I really like growing shallots as they are quite easy – just pop in the ground and let them get on with it. They are also useful int he kitchen. I forgot to note down the variety I grow last year, which is a shame because they were highly successful and I am only now using the last of the shallots up.

This year, I am giving a French Shallot called ‘Mikor’ a try. I would love to try some different ones if anyone would like to swoop a few with me.

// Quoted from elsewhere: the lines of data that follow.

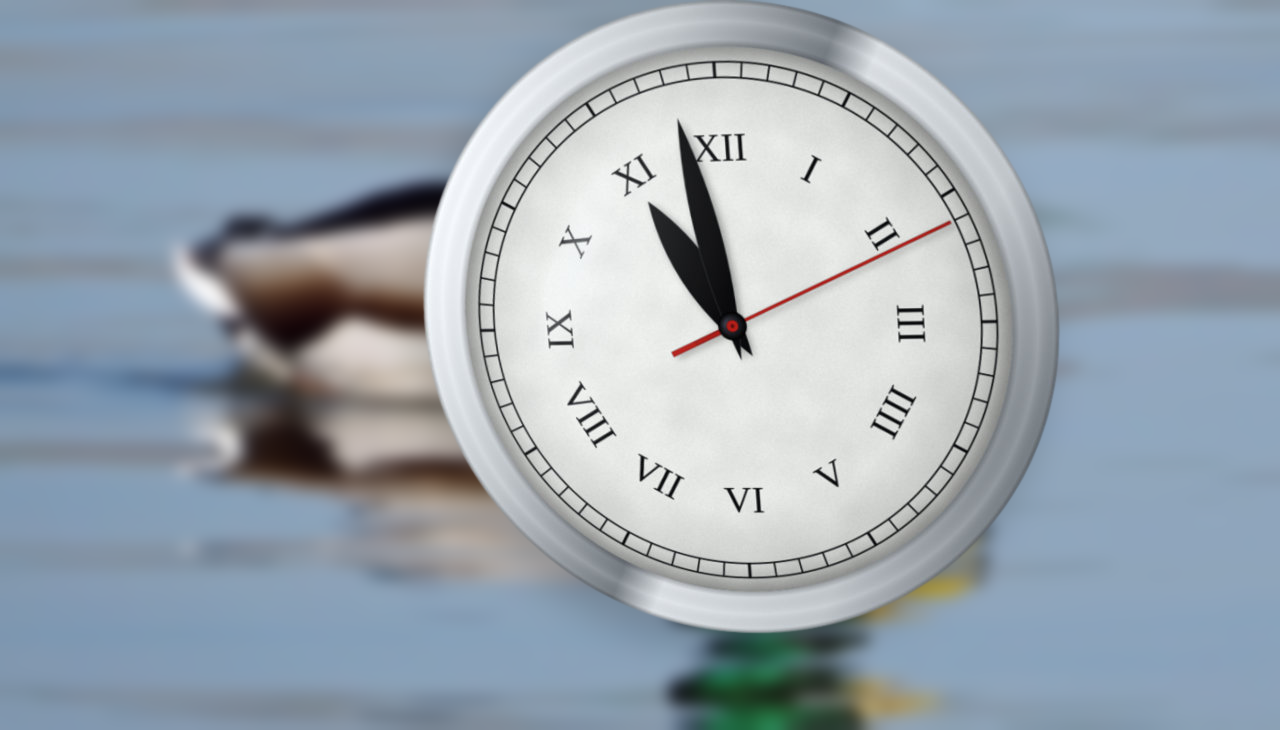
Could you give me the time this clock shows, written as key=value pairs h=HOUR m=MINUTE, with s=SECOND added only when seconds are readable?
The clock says h=10 m=58 s=11
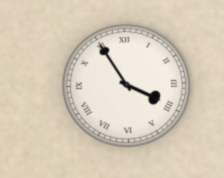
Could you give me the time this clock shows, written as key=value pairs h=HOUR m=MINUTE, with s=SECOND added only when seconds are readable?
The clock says h=3 m=55
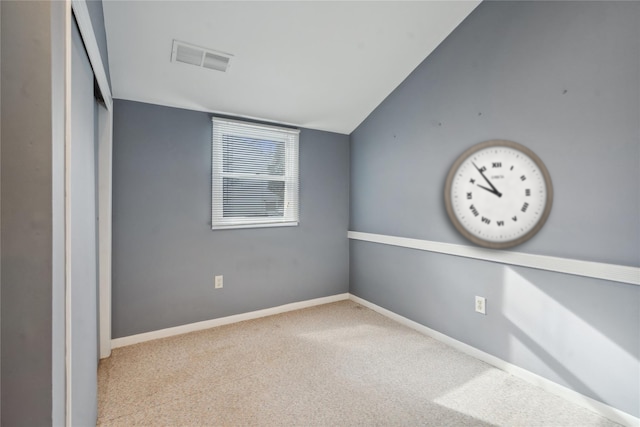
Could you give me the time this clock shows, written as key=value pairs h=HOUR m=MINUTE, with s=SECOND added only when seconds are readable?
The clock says h=9 m=54
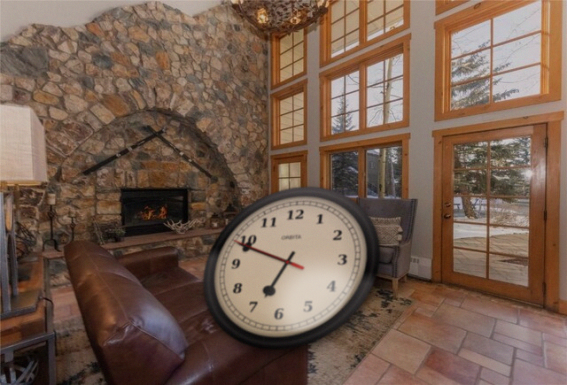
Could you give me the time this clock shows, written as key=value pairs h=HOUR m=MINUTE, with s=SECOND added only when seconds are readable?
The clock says h=6 m=48 s=49
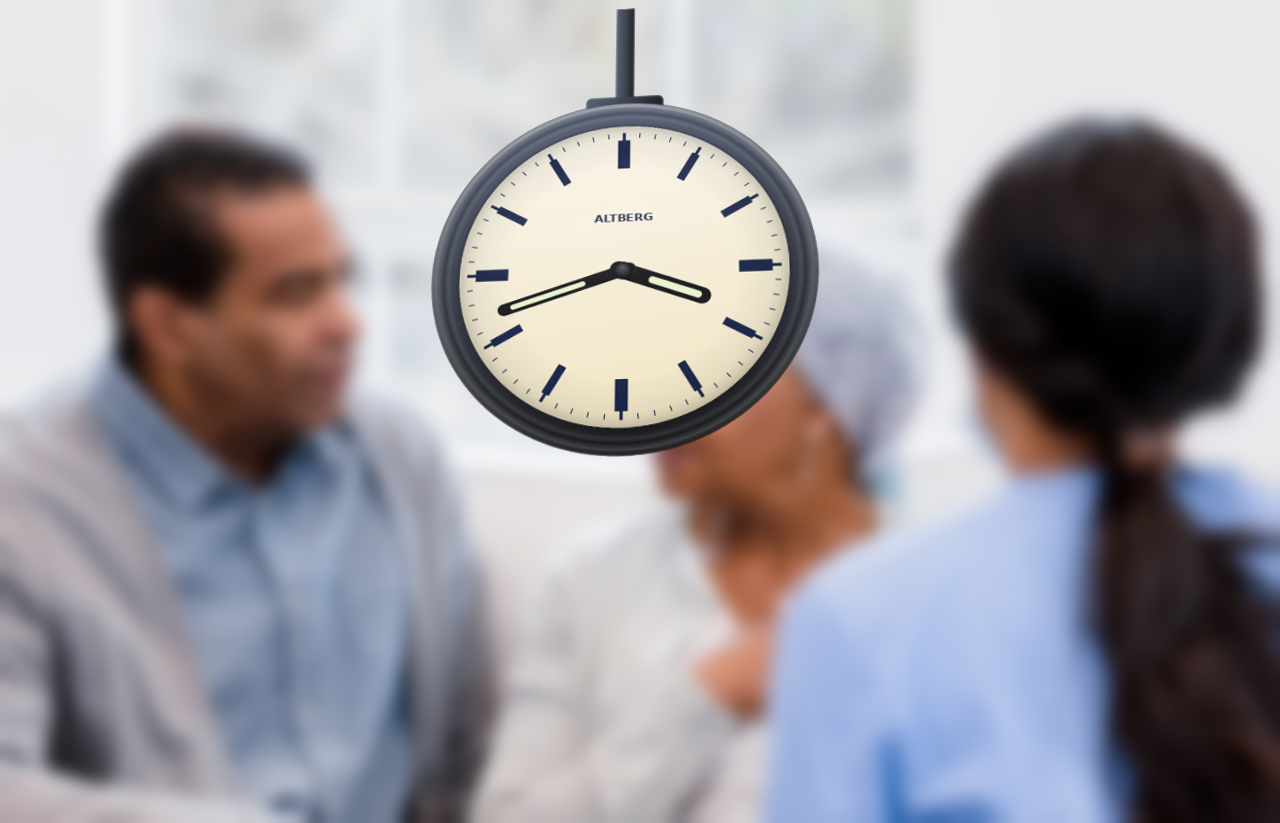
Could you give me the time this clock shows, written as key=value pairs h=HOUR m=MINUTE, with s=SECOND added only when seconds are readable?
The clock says h=3 m=42
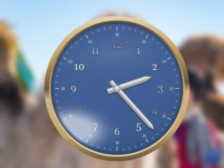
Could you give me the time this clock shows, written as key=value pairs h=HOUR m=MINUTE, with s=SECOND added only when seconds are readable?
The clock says h=2 m=23
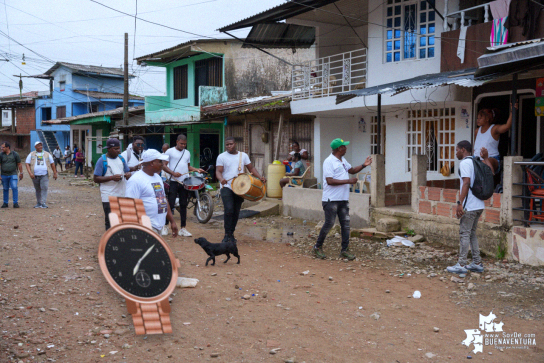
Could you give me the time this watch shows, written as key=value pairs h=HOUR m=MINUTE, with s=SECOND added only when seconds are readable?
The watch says h=7 m=8
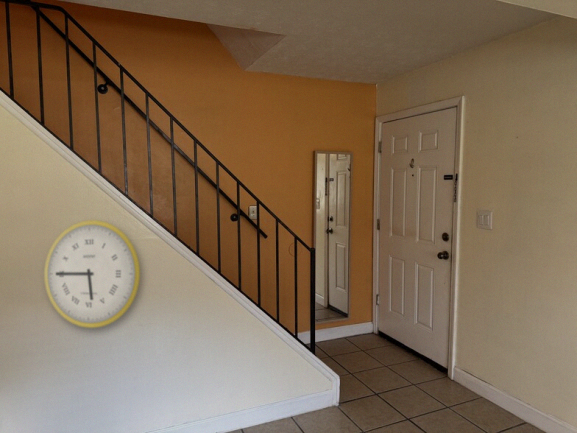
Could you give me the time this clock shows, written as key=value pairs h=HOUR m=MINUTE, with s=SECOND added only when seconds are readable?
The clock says h=5 m=45
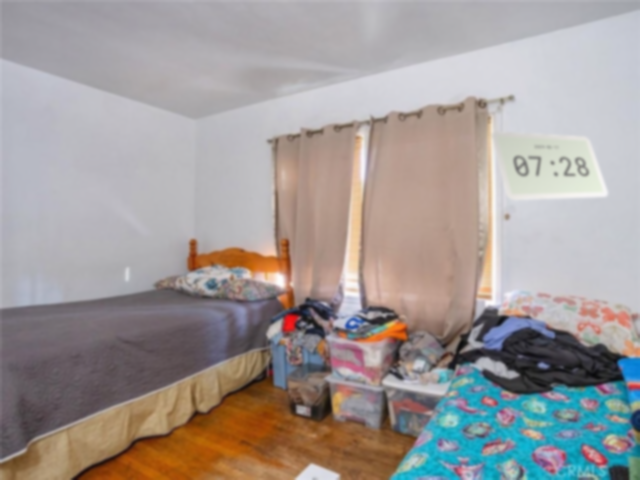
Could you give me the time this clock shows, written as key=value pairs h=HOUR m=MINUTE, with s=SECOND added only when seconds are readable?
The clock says h=7 m=28
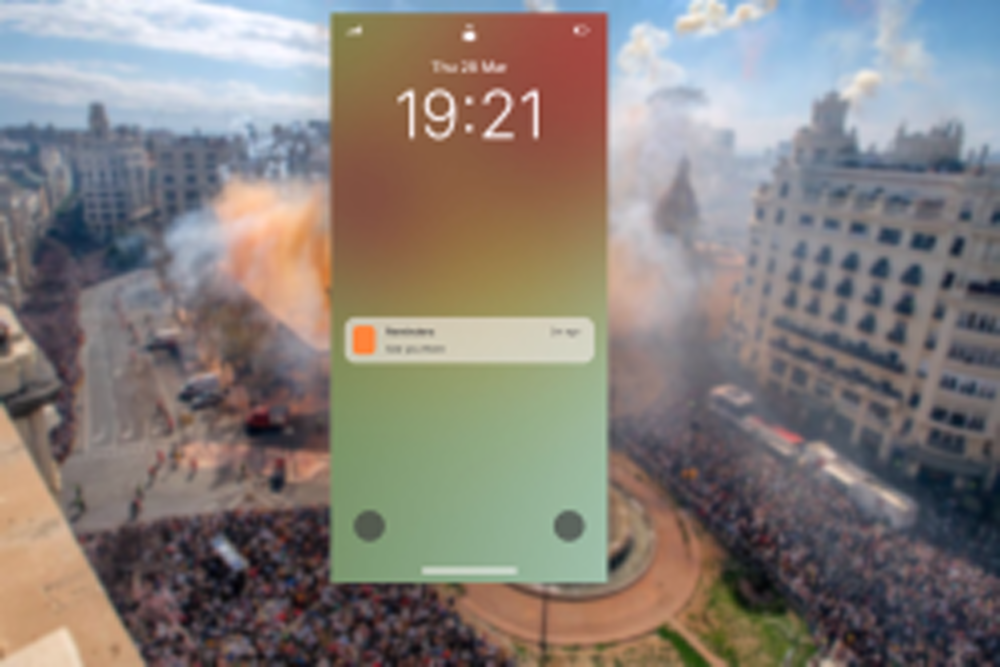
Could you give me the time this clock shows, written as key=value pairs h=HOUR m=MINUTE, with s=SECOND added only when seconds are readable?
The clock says h=19 m=21
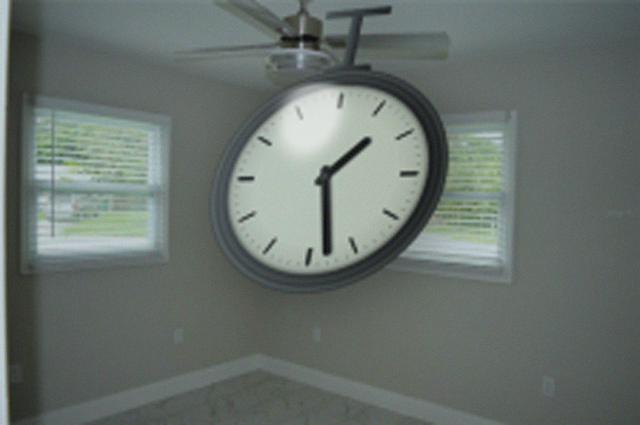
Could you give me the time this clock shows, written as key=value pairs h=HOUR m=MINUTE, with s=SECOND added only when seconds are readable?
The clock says h=1 m=28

Shallots have a great flavour that can be used for cooking or pickling. You can put some side for Boxing Day and serve them alongside with the chutneys and pickles with the cold meats and cheese. There are many tempting varieties with bulbs in many shapes and sizes. Plants can be grown in any well-drained, fertile soil in a sunny position. They need a long growing period but can be inter planted with faster-growing crops.

Varieties recommended by the Homeschool Garden Club

As we tend to grow for the kitchen, nobody has grown shallots for competition yet, we are only recommending ones we liked cooking and eating.

'Longor' Shallot: Highly prized for its robust flavour and good storage potential. Each shallot yields 6 to 8 bulbs at harvest. Elongated banana type variety.

'Matador' Shallot: A high yielding variety with reddish brown bulbs. Has a very high dry matter content so has good storing capability.

'Meloine' Shallot: Round bulb shape with reddish brown skins. Forms a clump of up to 8 bulbs per root. Harvested in August from a Spring planting and will store for several months. This variety has some downy mildew resistance.


Now is the time to sow as sets. Shallots can be started from seed or more usually from sets (immature bulbs). Most gardeners prefer to start from sets as they are quicker to mature, are better in colder regions, less likely to be attacked by some pests and diseases and need less skill to grow than seed.

  • Add up to two buckets of organic matter such as manure or garden compost before planting and take in a moderate dressing of any general-purpose fertiliser.

  • You can plant them through black weed supressing membrane to avoid the need to weed.

  • Birds can be a problem lifting the sets. Check the shallots every few days and replant and re-plant any that have been disturbed by birds. Alternatively, covering with fleece will prevent this.

  • Plant shallot sets 25cm apart in rows 40cm apart from mid-November to mid-March. Gently push them into soft, well-worked soil so that the tip is just showing and firm the soil around them.


Water if the weather is dry and remove any flower spikes as soon as they are seen.


In late summer / early autumn, the leaves will will begin to die down. this means they are about ready for harvest. Bend the leaves over and then a few days later ease the shallots out of the soil. After a few more days, left clear of the soil and leave on the surface to ripen. When dry, rub off loose skins and roots. Store in a cool dry, frost-free place in trays.

Common Problems

Onion White Rot: A soil-borne fungus that can cause yellowing and wilting of the foliage above ground, while rotting the roots and invading the bulb beneath the soil. A white fluffy fungus appears on the base of the bulb and later becomes covered in small, round black structures.


There is no chemical cure for onion white rot when it is the soil. It is important to avoid introduction to previously clean sites. It is transported in contaminated soil, for example on tools or on muddy footwear. Take particular care in areas where cross contamination can occur easily, for example on allotments.